Thanks to Matthew Ingram of GigaOm for transparency and the work compiling a debate conducted via Twitter about news stories offering links to source material. That news stories should provide links is a given for many, like Matthew, but it’s not a universal view. I think it’s the ideal (as Matthew writes, doing readers a service “by making stories as complete as possible and by providing them with links to further information instead of making them hunt through Google for it” — which also makes sure they don’t find misinformation via Google), but I struggle, given the limitations of the content-management systems I’m familiar with, with the idea of where in the process the links get inserted and by whom, especially if it’s to be the norm for all staff-generated stories.
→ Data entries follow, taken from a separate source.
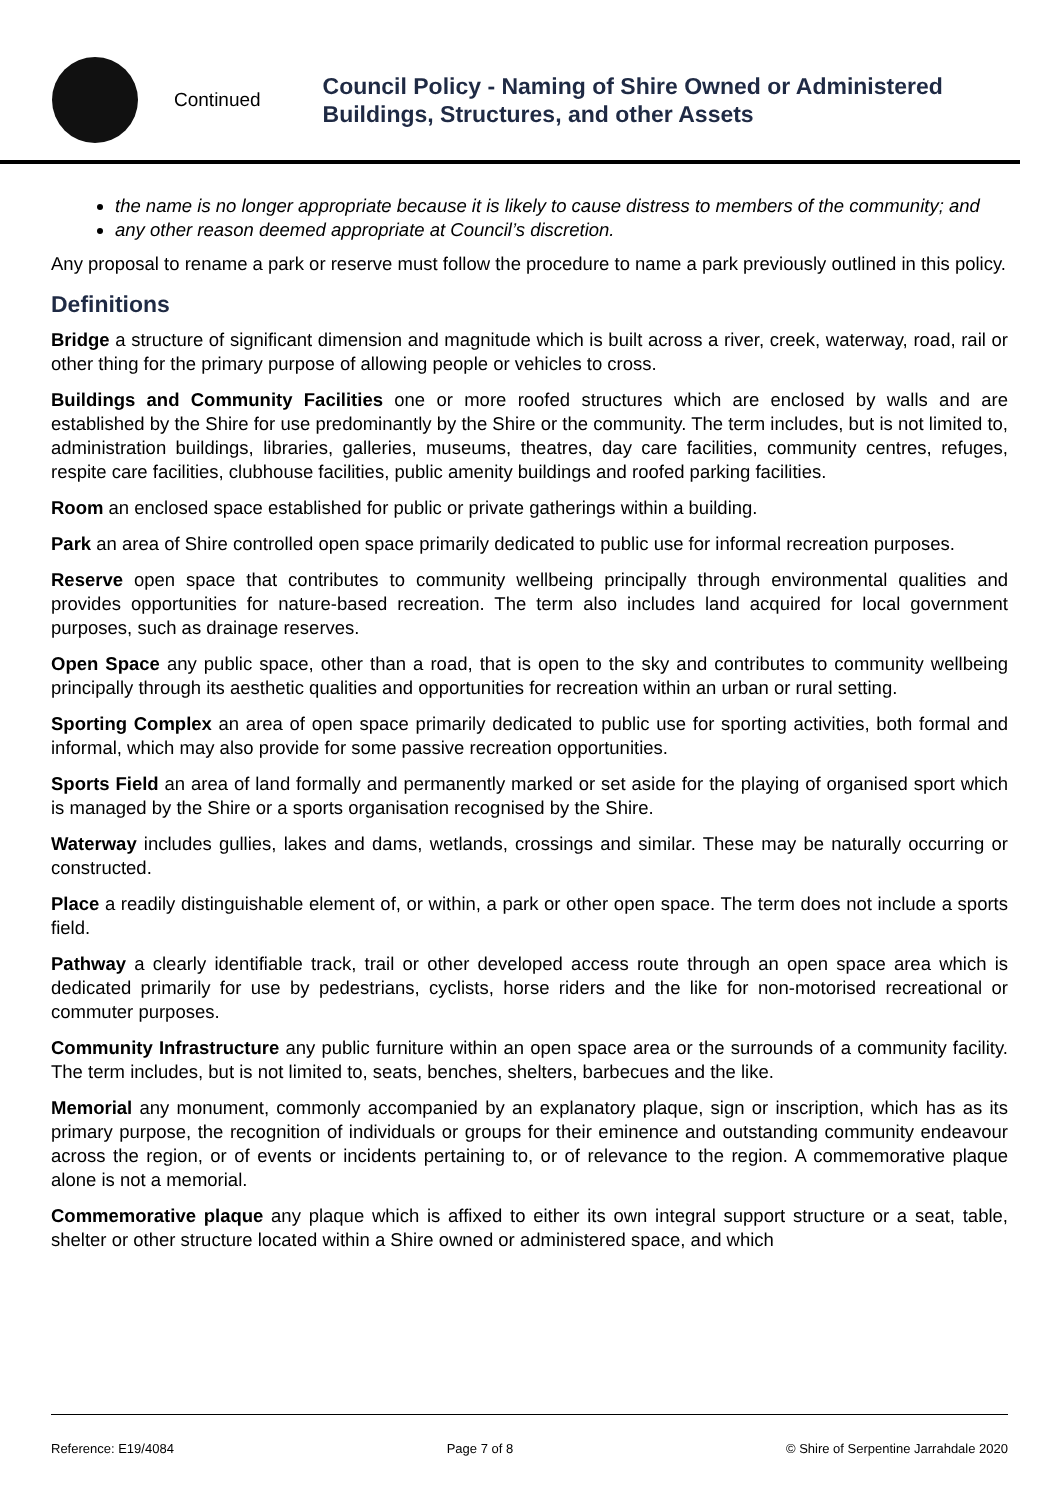Continued
Council Policy - Naming of Shire Owned or Administered Buildings, Structures, and other Assets
the name is no longer appropriate because it is likely to cause distress to members of the community; and
any other reason deemed appropriate at Council’s discretion.
Any proposal to rename a park or reserve must follow the procedure to name a park previously outlined in this policy.
Definitions
Bridge a structure of significant dimension and magnitude which is built across a river, creek, waterway, road, rail or other thing for the primary purpose of allowing people or vehicles to cross.
Buildings and Community Facilities one or more roofed structures which are enclosed by walls and are established by the Shire for use predominantly by the Shire or the community. The term includes, but is not limited to, administration buildings, libraries, galleries, museums, theatres, day care facilities, community centres, refuges, respite care facilities, clubhouse facilities, public amenity buildings and roofed parking facilities.
Room an enclosed space established for public or private gatherings within a building.
Park an area of Shire controlled open space primarily dedicated to public use for informal recreation purposes.
Reserve open space that contributes to community wellbeing principally through environmental qualities and provides opportunities for nature-based recreation. The term also includes land acquired for local government purposes, such as drainage reserves.
Open Space any public space, other than a road, that is open to the sky and contributes to community wellbeing principally through its aesthetic qualities and opportunities for recreation within an urban or rural setting.
Sporting Complex an area of open space primarily dedicated to public use for sporting activities, both formal and informal, which may also provide for some passive recreation opportunities.
Sports Field an area of land formally and permanently marked or set aside for the playing of organised sport which is managed by the Shire or a sports organisation recognised by the Shire.
Waterway includes gullies, lakes and dams, wetlands, crossings and similar. These may be naturally occurring or constructed.
Place a readily distinguishable element of, or within, a park or other open space. The term does not include a sports field.
Pathway a clearly identifiable track, trail or other developed access route through an open space area which is dedicated primarily for use by pedestrians, cyclists, horse riders and the like for non-motorised recreational or commuter purposes.
Community Infrastructure any public furniture within an open space area or the surrounds of a community facility. The term includes, but is not limited to, seats, benches, shelters, barbecues and the like.
Memorial any monument, commonly accompanied by an explanatory plaque, sign or inscription, which has as its primary purpose, the recognition of individuals or groups for their eminence and outstanding community endeavour across the region, or of events or incidents pertaining to, or of relevance to the region. A commemorative plaque alone is not a memorial.
Commemorative plaque any plaque which is affixed to either its own integral support structure or a seat, table, shelter or other structure located within a Shire owned or administered space, and which
Reference: E19/4084 Page 7 of 8 © Shire of Serpentine Jarrahdale 2020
The Web “staff” at most news sites are not enough to handle the volume, and as noted by Patrick LaForge in the Twitter debate, it doesn’t fit neatly into the reporting and writing process. Which is probably how we arrive at the current state of affairs: Stories deemed to be important and of high reader interest get the attention needed to build the Web extras, including links to outside material, but the typical story is linkless. (Another job for the robots?)
5/20/2011 UPDATE: More on this subject, from Publish2.
5/21/2011 UPDATE: I confess I am still catching up on much of the online debate on this topic (more here, with good discussion in comments) and have no idea yet what initially brought this boiling back up as a major topic this week. It seems to me that, while it might be helpful as Scott Karp at Publish2 suggests to adopt technology that favors Web-first publication and easy importing of that work into a print editorial system, and while those such as Doc Searls are correct in saying there remains some (ever declining, in my experience) curmudgeon resistance to the idea of linking out, the larger problem is trying to turn the Titanic. A daily newspaper of any size, especially if it is part of a larger integrated media company, simply has so many moving parts (human, mechanical and technological) that we all might recognize exactly what we wish we could do, but it’s like being in the left lane of the expressway at rush hour when you realize, as your passengers give you instructions on five separate topics, that there’s an exit just ahead that would take you to a much better route home. It’s a direct descendant of the much older issue that used to be the big eternal issue occupying newsrooms, which is balancing the desire for really excellent writing against the need to meet deadline (a saying I always heard goes something like, “Good writing is a fine thing, but we have a newspaper to put out”).